Broadcasting lets NumPy perform operations on arrays with different shapes:

import numpy as np

# Basic broadcasting — scalar expands to array
arr = np.array([1, 2, 3])
print(arr + 10)  # [11, 12, 13] — 10 is broadcast to match arr's shape

# 1D + 2D broadcasting
a = np.array([[1], [2], [3]])  # shape (3, 1)
b = np.array([10, 20, 30])     # shape (3,)
print(a + b)
# [[11, 21, 31]
#  [12, 22, 32]
#  [13, 23, 33]]

# Broadcasting rules: dimensions are compared from right to left
# Dimensions must be equal or one must be 1

Broadcasting follows specific rules: arrays are compared from right to left, and dimensions must match or be 1.

Copying Arrays

Understanding when copies happen is crucial for performance:

import numpy as np

arr = np.array([1, 2, 3])

# Assignment creates a view, not a copy
view = arr[0:2]
print(view.base is arr)  # True — shares memory

# Explicit copy
copy = arr.copy()
print(copy.base is arr)  # False — independent memory

# Some operations always return copies
transposed = arr.T  # For 1D, returns same array but may behave differently in 2D
flattened = arr.flatten()  # Always creates a new array

# Use base to check if array is a view
arr = np.arange(6).reshape(2, 3)
view = arr[0]
print(view.base is arr)  # True — view shares memory

Working with Dates

NumPy has basic datetime support:

import numpy as np

# Create datetime64 arrays
dates = np.array('2024-01-01', dtype='datetime64') + np.arange(5)
print(dates)
# ['2024-01-01' '2024-01-02' '2024-01-03' '2024-01-04' '2024-01-05']

# Datetime arithmetic
start = np.datetime64('2024-01-01')
end = np.datetime64('2024-01-10')
print(end - start)  # 9 days

# Extract components
print(dates.astype('datetime64[D]').astype(int))  # Day of month

Getting Started

NumPy arrays are the backbone of numerical computing in Python. They’re faster than lists, support vectorized operations, and integrate with virtually every scientific Python library.

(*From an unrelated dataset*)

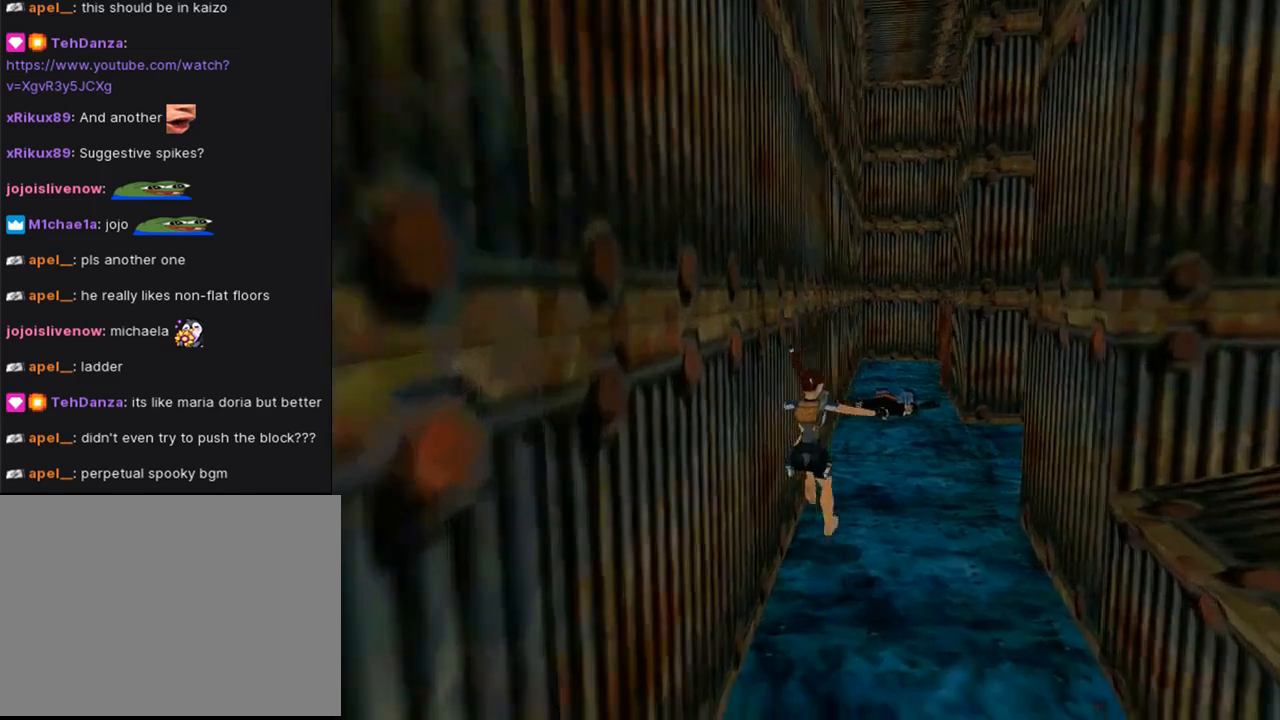
{"buttons": ["SQUARE", "DPAD_UP"], "left_stick": "center", "right_stick": "center", "events": [[267, "SQUARE", "down"]]}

The key concepts to remember:

Create arrays using np.array(), np.zeros(), np.arange(), and so on
Index using brackets, boolean masks, or fancy indexing
Operations apply element-wise by default
Broadcasting handles different-shaped arrays automatically
Use .copy() when you need an independent array

From here, explore NumPy’s linear algebra module (np.linalg), random number generation (np.random), and integration with pandas for data analysis.